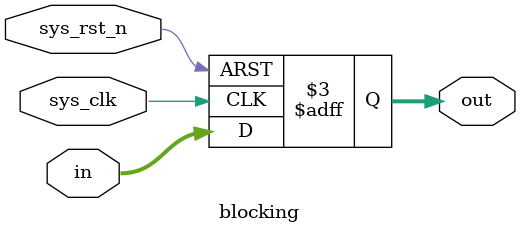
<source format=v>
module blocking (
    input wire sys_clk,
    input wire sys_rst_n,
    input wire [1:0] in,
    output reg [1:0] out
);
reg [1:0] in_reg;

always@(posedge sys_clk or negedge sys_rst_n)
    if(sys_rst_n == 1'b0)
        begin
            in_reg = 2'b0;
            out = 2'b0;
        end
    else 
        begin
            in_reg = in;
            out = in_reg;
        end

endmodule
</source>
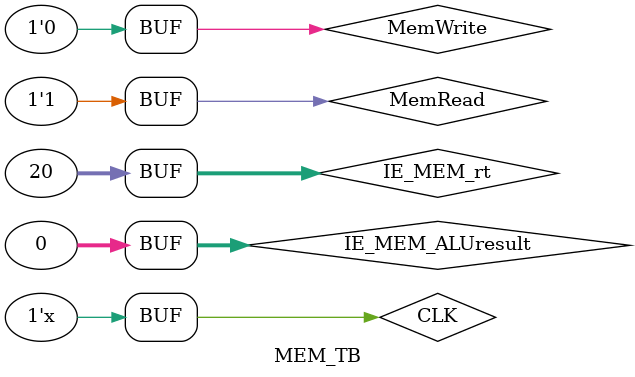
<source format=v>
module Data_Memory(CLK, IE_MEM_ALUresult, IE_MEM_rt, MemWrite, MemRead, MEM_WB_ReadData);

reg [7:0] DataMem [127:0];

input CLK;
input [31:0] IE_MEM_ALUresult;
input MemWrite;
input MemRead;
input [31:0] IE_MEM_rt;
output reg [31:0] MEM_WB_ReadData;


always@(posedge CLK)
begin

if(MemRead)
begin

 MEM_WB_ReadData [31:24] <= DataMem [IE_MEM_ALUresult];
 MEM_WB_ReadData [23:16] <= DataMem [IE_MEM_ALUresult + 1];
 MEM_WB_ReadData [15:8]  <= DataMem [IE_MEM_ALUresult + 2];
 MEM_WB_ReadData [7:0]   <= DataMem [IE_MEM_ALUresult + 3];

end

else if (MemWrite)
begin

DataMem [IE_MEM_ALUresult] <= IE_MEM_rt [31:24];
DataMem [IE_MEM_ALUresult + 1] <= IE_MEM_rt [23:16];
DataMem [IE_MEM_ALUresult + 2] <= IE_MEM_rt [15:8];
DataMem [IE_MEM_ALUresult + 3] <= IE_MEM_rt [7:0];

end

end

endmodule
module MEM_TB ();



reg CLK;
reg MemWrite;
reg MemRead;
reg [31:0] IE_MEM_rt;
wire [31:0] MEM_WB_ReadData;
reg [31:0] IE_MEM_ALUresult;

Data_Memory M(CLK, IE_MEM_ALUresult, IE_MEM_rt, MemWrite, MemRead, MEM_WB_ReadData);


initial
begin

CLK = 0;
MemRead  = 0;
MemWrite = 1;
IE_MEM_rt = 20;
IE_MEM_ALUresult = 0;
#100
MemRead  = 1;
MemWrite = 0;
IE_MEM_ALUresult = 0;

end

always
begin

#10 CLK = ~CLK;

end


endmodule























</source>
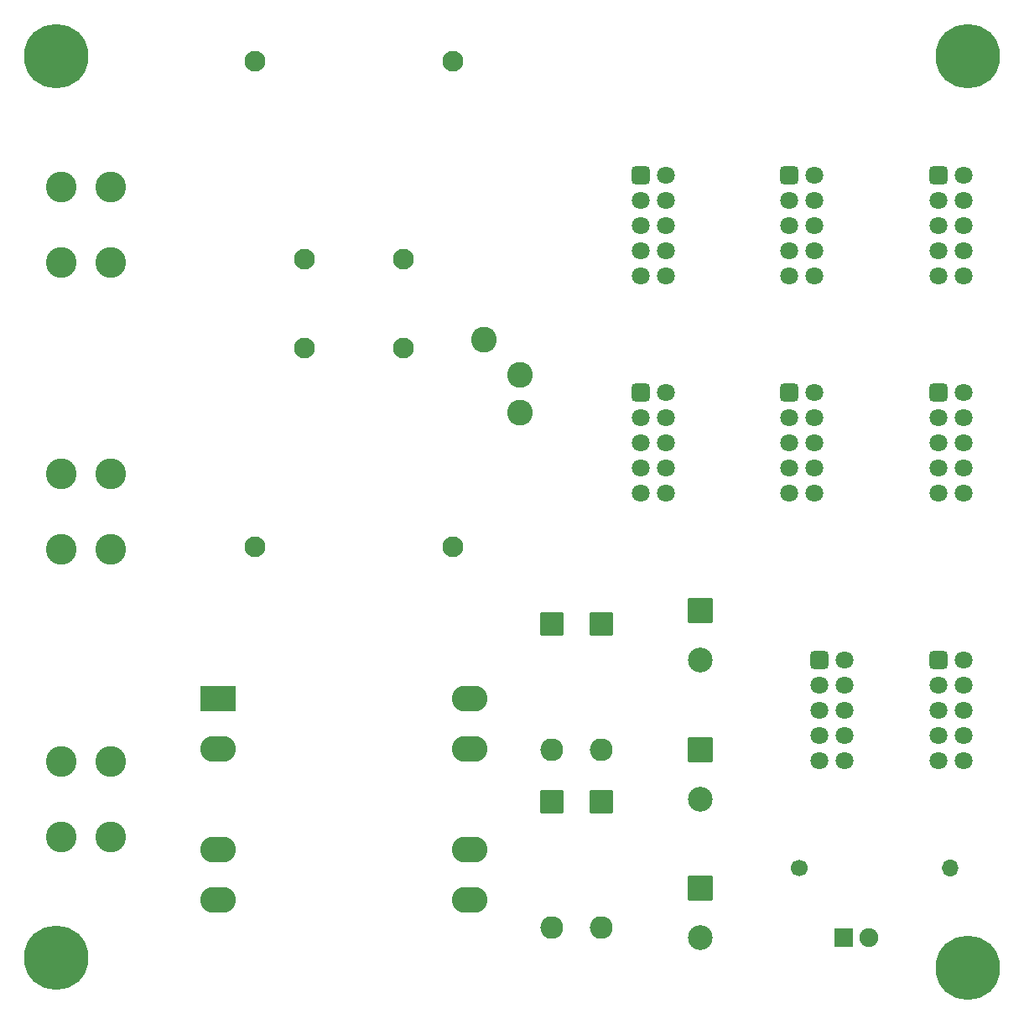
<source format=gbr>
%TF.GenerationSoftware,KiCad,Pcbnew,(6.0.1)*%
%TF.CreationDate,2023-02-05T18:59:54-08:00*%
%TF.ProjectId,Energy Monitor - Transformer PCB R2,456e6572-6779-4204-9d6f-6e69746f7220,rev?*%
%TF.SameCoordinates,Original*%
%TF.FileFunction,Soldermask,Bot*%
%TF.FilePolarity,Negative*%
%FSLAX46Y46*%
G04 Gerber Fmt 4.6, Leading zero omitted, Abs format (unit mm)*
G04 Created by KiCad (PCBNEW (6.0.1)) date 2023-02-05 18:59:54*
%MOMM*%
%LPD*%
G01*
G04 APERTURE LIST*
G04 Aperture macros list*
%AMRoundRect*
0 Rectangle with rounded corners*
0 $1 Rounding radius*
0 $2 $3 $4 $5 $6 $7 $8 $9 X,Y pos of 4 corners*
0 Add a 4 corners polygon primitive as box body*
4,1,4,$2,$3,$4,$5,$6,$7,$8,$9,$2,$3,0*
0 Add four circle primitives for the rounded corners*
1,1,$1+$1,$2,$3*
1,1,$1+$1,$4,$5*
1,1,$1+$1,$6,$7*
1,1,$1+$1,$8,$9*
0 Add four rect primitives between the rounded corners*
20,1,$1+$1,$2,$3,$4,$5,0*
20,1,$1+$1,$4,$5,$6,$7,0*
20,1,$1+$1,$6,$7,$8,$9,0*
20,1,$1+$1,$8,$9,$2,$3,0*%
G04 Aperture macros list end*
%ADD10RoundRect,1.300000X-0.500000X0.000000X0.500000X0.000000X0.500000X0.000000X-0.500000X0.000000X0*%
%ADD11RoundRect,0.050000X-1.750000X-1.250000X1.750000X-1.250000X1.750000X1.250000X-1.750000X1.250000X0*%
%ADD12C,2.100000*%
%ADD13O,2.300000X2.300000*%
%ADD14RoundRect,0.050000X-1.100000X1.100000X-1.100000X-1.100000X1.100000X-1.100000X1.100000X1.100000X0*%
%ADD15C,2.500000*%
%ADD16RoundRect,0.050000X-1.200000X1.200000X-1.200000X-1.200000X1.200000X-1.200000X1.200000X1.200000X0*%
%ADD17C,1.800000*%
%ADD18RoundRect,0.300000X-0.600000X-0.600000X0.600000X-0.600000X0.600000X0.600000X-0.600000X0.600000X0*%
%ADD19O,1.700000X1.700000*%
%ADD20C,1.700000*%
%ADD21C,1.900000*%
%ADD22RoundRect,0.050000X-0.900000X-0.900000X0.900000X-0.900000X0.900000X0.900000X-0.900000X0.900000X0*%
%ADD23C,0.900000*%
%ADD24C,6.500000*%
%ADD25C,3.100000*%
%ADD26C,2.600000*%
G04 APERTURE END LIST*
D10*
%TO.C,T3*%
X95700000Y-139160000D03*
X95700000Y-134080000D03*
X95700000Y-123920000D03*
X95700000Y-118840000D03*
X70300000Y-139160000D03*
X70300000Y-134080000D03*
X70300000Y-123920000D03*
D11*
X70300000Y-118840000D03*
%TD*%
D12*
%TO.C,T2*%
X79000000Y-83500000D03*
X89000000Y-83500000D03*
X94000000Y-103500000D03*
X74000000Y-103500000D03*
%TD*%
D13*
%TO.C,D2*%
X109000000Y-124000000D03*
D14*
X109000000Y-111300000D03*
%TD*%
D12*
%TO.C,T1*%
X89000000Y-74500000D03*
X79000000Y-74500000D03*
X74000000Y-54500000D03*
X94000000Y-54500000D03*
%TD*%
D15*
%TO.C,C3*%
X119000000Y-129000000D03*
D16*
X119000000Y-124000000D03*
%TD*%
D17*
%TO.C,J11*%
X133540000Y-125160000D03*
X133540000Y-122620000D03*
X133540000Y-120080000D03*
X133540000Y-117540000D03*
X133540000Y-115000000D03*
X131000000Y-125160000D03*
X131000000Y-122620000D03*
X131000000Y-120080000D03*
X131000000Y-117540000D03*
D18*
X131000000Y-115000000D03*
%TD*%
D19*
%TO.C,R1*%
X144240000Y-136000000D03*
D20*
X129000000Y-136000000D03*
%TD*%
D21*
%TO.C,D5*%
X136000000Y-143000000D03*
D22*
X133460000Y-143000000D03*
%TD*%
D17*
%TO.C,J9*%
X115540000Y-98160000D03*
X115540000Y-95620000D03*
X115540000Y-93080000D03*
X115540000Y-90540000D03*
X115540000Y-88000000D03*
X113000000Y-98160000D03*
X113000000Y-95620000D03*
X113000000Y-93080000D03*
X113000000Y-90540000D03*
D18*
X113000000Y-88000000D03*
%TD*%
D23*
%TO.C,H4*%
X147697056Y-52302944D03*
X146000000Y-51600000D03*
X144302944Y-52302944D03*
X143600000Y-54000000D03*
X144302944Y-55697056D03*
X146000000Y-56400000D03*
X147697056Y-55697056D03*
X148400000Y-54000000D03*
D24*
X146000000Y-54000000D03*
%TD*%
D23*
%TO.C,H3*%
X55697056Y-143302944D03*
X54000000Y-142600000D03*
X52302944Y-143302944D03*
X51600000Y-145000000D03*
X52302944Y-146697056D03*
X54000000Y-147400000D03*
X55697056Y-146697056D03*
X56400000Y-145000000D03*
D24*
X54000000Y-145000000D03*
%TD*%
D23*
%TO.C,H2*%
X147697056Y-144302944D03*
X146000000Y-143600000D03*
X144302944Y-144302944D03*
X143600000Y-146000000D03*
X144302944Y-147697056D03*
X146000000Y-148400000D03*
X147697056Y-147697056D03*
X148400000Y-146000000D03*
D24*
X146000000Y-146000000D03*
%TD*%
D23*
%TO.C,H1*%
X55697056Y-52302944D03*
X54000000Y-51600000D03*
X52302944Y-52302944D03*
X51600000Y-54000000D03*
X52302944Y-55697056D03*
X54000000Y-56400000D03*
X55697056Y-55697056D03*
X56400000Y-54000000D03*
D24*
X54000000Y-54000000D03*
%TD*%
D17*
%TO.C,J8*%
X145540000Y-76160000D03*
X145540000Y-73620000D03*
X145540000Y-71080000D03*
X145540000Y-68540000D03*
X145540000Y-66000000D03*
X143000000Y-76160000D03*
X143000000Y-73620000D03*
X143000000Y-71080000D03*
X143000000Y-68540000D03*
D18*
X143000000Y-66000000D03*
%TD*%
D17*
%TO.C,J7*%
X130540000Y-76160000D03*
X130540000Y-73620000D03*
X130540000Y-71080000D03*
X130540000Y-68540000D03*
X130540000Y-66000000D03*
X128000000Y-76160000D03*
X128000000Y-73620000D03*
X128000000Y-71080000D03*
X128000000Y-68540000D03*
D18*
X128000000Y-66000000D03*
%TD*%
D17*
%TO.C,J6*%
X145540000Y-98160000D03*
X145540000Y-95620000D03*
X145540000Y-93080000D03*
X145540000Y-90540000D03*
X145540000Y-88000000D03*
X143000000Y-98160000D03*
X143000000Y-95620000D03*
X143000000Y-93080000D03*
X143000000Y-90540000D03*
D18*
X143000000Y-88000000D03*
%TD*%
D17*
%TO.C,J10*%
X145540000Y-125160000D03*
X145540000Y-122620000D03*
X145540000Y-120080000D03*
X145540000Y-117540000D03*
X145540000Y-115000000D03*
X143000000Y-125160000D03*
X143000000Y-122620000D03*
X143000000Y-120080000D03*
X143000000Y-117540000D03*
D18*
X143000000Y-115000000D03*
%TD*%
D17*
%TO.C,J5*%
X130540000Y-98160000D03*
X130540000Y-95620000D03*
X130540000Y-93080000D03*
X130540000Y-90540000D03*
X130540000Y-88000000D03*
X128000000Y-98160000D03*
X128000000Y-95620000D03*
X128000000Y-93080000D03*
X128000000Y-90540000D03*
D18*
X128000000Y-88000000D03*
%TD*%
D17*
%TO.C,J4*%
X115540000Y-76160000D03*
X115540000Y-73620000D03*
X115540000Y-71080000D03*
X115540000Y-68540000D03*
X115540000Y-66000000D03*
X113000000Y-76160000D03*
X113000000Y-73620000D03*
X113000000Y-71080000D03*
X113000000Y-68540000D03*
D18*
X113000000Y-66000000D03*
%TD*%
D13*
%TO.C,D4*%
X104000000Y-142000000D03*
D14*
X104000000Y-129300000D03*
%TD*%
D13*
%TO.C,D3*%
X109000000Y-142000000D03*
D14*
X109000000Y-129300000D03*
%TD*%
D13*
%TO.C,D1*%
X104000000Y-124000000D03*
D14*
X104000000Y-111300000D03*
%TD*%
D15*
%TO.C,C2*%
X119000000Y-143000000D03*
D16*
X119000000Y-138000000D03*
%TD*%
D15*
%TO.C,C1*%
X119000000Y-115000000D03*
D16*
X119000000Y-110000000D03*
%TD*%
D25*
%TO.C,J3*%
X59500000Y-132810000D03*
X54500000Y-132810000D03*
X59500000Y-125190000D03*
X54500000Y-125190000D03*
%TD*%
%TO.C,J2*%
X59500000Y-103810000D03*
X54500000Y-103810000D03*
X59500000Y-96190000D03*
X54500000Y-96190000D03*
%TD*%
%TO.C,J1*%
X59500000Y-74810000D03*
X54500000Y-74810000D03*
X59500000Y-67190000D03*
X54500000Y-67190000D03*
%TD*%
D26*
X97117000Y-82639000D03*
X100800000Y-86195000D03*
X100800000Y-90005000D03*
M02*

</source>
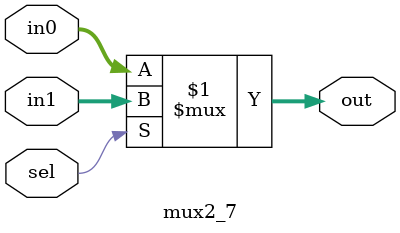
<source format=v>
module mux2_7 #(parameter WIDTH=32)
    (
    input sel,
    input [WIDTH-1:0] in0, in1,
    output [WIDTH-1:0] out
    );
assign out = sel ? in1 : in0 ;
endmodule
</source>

◆ ◆ ◆ ◆

▸ ABOUT THIS EXERCISE
Here the job is to quote the lines from the one with "X128000000Y-93080000D03*" through the end of the material, both included, exactly; please skip the pictures.

▸ RESPONSE
X128000000Y-93080000D03*
X128000000Y-90540000D03*
D18*
X128000000Y-88000000D03*
%TD*%
D17*
%TO.C,J4*%
X115540000Y-76160000D03*
X115540000Y-73620000D03*
X115540000Y-71080000D03*
X115540000Y-68540000D03*
X115540000Y-66000000D03*
X113000000Y-76160000D03*
X113000000Y-73620000D03*
X113000000Y-71080000D03*
X113000000Y-68540000D03*
D18*
X113000000Y-66000000D03*
%TD*%
D13*
%TO.C,D4*%
X104000000Y-142000000D03*
D14*
X104000000Y-129300000D03*
%TD*%
D13*
%TO.C,D3*%
X109000000Y-142000000D03*
D14*
X109000000Y-129300000D03*
%TD*%
D13*
%TO.C,D1*%
X104000000Y-124000000D03*
D14*
X104000000Y-111300000D03*
%TD*%
D15*
%TO.C,C2*%
X119000000Y-143000000D03*
D16*
X119000000Y-138000000D03*
%TD*%
D15*
%TO.C,C1*%
X119000000Y-115000000D03*
D16*
X119000000Y-110000000D03*
%TD*%
D25*
%TO.C,J3*%
X59500000Y-132810000D03*
X54500000Y-132810000D03*
X59500000Y-125190000D03*
X54500000Y-125190000D03*
%TD*%
%TO.C,J2*%
X59500000Y-103810000D03*
X54500000Y-103810000D03*
X59500000Y-96190000D03*
X54500000Y-96190000D03*
%TD*%
%TO.C,J1*%
X59500000Y-74810000D03*
X54500000Y-74810000D03*
X59500000Y-67190000D03*
X54500000Y-67190000D03*
%TD*%
D26*
X97117000Y-82639000D03*
X100800000Y-86195000D03*
X100800000Y-90005000D03*
M02*

</source>
<source format=v>
module mux2_7 #(parameter WIDTH=32)
    (
    input sel,
    input [WIDTH-1:0] in0, in1,
    output [WIDTH-1:0] out
    );
assign out = sel ? in1 : in0 ;
endmodule
</source>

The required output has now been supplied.